The story follows a band of super-powered villains who serve as muscle to a crime family. In the thick of tracking down distributors of a new drug in town, the Silencers become the hunted and decide to get even. Though there are a few predictable twists and turns throughout, the conclusion of this fast-paced tale harkens back to the days of Watchmen and Transmetropolitan, where, in the end, all bets are off.
Van Lente’s storytelling offers a shoot ‘em up narrative with moments of character reflection. The reader is immediately thrown into the action, which sets the pace for the rest of the book. The one drawback is playing a little catch up on character backgrounds and often acceptance that not all the answers will be given. This is a slight and almost necessary sacrifice, as the stakes rise per turn of the page. The reader walks away an accomplice, not knowing all the answers, but in knowing true villainy never fully reveals itself, leaving some truths in the shadows.
If the end of Van Lente’s story does not bring about a sense of nostalgia, then Ellis’ artwork definitely will. From character design to cityscapes and page layout, there are nods to not only characters and drawing styles from the big two, but sister Dark Horse publications, as well. This world allows super humans to exists and work on both sides of the law, and Ellis drives that home with silhouettes of the comic book world’s most beloved good guys. There is grit in this artistry, and it informs the reader as much as the dialogue does that the world of the Silencers is not a pretty one and seldom forgiving.
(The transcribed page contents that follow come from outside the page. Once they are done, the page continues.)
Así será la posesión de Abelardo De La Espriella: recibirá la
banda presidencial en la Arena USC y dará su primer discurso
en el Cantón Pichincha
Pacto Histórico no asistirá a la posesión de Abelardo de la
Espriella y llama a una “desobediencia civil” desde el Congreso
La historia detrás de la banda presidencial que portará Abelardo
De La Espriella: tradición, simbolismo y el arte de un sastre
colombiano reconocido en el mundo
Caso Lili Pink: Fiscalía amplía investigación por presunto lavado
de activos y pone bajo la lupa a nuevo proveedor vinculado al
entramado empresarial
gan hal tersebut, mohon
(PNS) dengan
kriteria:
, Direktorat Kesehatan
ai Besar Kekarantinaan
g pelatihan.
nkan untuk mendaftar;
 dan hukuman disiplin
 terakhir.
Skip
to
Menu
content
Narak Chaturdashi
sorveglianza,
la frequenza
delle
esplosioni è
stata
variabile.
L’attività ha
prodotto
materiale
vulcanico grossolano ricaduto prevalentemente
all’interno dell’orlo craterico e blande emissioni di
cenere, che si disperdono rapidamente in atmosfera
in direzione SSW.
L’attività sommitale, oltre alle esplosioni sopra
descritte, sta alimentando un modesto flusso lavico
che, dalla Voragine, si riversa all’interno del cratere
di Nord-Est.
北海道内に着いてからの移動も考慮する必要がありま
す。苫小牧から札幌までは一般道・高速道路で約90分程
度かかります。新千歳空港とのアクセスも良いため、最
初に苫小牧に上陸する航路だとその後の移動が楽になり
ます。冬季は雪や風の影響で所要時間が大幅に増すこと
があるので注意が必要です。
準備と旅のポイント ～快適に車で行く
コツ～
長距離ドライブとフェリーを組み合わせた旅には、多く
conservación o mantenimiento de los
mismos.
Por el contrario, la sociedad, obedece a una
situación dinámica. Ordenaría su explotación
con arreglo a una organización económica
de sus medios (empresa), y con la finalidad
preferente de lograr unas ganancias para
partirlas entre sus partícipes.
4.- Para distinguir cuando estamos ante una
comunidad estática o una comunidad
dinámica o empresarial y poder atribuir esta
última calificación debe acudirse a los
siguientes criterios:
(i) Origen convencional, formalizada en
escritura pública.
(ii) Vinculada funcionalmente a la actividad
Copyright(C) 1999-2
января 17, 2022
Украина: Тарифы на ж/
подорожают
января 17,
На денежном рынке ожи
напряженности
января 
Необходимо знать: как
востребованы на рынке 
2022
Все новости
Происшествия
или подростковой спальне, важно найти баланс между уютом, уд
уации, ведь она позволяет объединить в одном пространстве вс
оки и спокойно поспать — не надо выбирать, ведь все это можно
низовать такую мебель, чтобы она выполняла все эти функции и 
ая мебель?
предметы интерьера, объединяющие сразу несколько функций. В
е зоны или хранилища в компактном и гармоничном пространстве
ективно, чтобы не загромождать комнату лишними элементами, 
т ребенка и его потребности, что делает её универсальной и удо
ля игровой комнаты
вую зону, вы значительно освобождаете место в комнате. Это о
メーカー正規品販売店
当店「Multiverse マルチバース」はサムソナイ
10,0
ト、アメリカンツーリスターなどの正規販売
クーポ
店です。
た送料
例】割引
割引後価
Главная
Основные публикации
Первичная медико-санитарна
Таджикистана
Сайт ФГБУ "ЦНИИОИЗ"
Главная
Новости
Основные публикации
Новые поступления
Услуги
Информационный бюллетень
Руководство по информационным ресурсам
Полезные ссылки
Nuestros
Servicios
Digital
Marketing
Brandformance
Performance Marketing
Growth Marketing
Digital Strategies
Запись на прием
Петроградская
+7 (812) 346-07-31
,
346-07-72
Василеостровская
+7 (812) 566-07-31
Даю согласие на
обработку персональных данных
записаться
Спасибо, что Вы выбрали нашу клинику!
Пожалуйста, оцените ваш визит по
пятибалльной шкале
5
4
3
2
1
This book has the potential to reach mature readers who like the edgy and high energy. But, the real treat of this book is left for the comic book aficionados. It is an ode to the works of Millar, Moore, and Warren Ellis. It is a commentary on what true evil is, as well as true heroism. Life is never as black and white as some comic books make it out to be. Sometimes, the good guys finish last, and sometimes they need to be a little bad.